Sanayici, esnaf ve küçük işletme sahiplerinin yapması gerekenler
- Kayıtdışına son verilmesi için her türlü çabanın gösterilmesi, vergilerin ve çalışanların sosyal güvenlik primlerinin tam ve zamanında ödenmesi,
- Maksimum kar, minimum maliyet anlayışından vazgeçilmesi,
- Kaliteli üretim yapılması,
- Yolsuzluğa karşı sıfır tolerans gösterilerek, her türlü yolsuzluğun önlenmesi için vatandaşlık görevinin tam olarak yerine getirilmesi,
- Kasalarda ve banka hesaplarında döviz cinsinden para bulundurmak yerine TL bulundurulması, yurt içinde yapılacak her türlü işlemin TL cinsinden para karşılığında yapılması,
- Türkiye'de üretim yapmaya özen gösterilmesi.
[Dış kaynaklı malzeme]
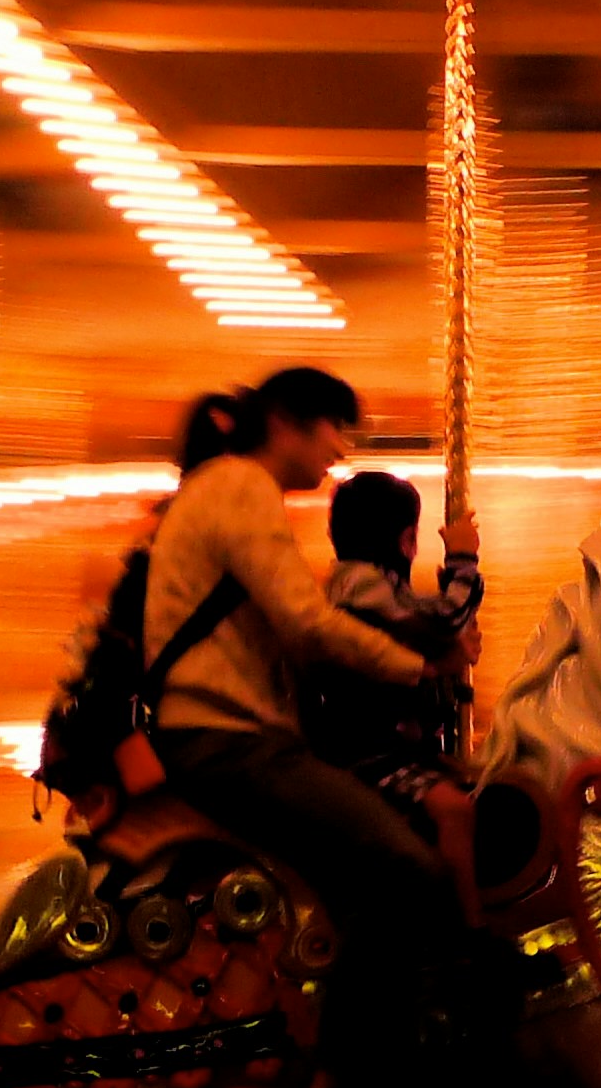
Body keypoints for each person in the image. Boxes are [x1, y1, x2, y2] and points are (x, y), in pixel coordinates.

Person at [144, 370, 465, 1019]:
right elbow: (306, 622)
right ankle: (375, 1060)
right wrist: (416, 669)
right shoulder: (241, 488)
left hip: (230, 733)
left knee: (350, 889)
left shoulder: (226, 492)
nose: (339, 450)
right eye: (332, 430)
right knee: (408, 866)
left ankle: (327, 1036)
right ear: (287, 423)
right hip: (230, 739)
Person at [303, 468, 484, 835]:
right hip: (366, 751)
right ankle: (459, 895)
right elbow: (439, 623)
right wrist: (462, 560)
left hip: (391, 745)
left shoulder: (369, 586)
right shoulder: (359, 586)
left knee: (483, 784)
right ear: (406, 540)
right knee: (455, 811)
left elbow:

Diğer kesimlerin yapması gerekenler
- Yolsuzluğa ve kayıtdışına karşı tavizsiz tutum sergilenmesi,
- İsrafın önlenmesi için aşırı lüks tüketimden kaçınılması,
- Yerli malı tüketilmesi,
- Tasarrufların yastık altında değil, finans kuruluşlarında değerlendirilerek, atıl paranın piyasalara dönmesinin sağlanması,
- Cüzdanda ve banka hesaplarında döviz cinsinden para bulundurmak yerine TL bulundurulması.
TİSK adına söz alan Tuğrul Kutadgobilik, İşsizlik Fonu'ndan işverenin desteklenmesini talep etti. Zora giren şirketlerin işçi çıkarmalarının önüne geçmek için Fon'dan şirketlerin yararlanmasının sağlanmasını isteyen Kutadgobilik, işçi çıkarmanın kaçınılmaz olduğu şirketler açısından kıdem tazminatının İşsizlik Fonu'ndan karşılanması önerisinde bulundu. Ayrıca, sanayinin kullandığı elektrikteki vergi yükünün azaltılması ve TRT payının kaldırılmasını da dile getirdi.
KESK Başkanı Sami Evren de DİSK Başkanı Süleyman Çelebi'nin önerilerine yakın bir yaklaşımla krize karşı emek ve demokrasi programının acilen hazırlanmasını istedi.
TZOB Başkan Vekili Nuri sorman da çiftçilerin kamu ve özel bankalara borçlarının 10 milyar YTL'yi aştığı, çiftçilerin bu borçlarıyla birlikte elektrik borçlarını da ödemede sıkıntı çektiğini ifade etti.